What you are asked to do. Please return, with no changes, the part of the listing that opens with the line containing "pose: elev=305.2 azim=177.9" and closes with the last line of the listing, both ends included.

-- Start --

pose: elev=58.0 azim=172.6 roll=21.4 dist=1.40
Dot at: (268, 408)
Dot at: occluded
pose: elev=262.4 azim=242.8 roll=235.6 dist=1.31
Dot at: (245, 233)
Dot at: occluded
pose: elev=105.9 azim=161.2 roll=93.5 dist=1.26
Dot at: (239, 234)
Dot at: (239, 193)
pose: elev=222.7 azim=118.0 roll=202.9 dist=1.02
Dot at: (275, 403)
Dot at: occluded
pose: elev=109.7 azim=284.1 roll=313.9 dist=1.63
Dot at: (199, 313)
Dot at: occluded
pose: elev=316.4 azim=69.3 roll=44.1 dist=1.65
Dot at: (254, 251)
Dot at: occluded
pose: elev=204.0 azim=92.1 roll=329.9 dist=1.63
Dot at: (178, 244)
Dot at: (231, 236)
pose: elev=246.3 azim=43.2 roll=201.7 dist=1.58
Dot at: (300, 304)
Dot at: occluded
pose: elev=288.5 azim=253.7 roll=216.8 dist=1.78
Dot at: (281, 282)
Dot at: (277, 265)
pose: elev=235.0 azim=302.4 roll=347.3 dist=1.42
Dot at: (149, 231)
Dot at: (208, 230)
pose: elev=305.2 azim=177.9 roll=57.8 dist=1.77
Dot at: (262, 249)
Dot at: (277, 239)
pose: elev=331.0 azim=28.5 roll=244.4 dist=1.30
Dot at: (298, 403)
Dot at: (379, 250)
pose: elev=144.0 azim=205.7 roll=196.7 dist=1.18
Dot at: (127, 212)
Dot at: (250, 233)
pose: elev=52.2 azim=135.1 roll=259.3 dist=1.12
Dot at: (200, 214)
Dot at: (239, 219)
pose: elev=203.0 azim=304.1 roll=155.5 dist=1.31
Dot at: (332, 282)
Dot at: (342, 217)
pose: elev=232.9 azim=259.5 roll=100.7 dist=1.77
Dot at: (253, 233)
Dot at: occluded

-- End --

Answer to this problem.
pose: elev=305.2 azim=177.9 roll=57.8 dist=1.77
Dot at: (262, 249)
Dot at: (277, 239)
pose: elev=331.0 azim=28.5 roll=244.4 dist=1.30
Dot at: (298, 403)
Dot at: (379, 250)
pose: elev=144.0 azim=205.7 roll=196.7 dist=1.18
Dot at: (127, 212)
Dot at: (250, 233)
pose: elev=52.2 azim=135.1 roll=259.3 dist=1.12
Dot at: (200, 214)
Dot at: (239, 219)
pose: elev=203.0 azim=304.1 roll=155.5 dist=1.31
Dot at: (332, 282)
Dot at: (342, 217)
pose: elev=232.9 azim=259.5 roll=100.7 dist=1.77
Dot at: (253, 233)
Dot at: occluded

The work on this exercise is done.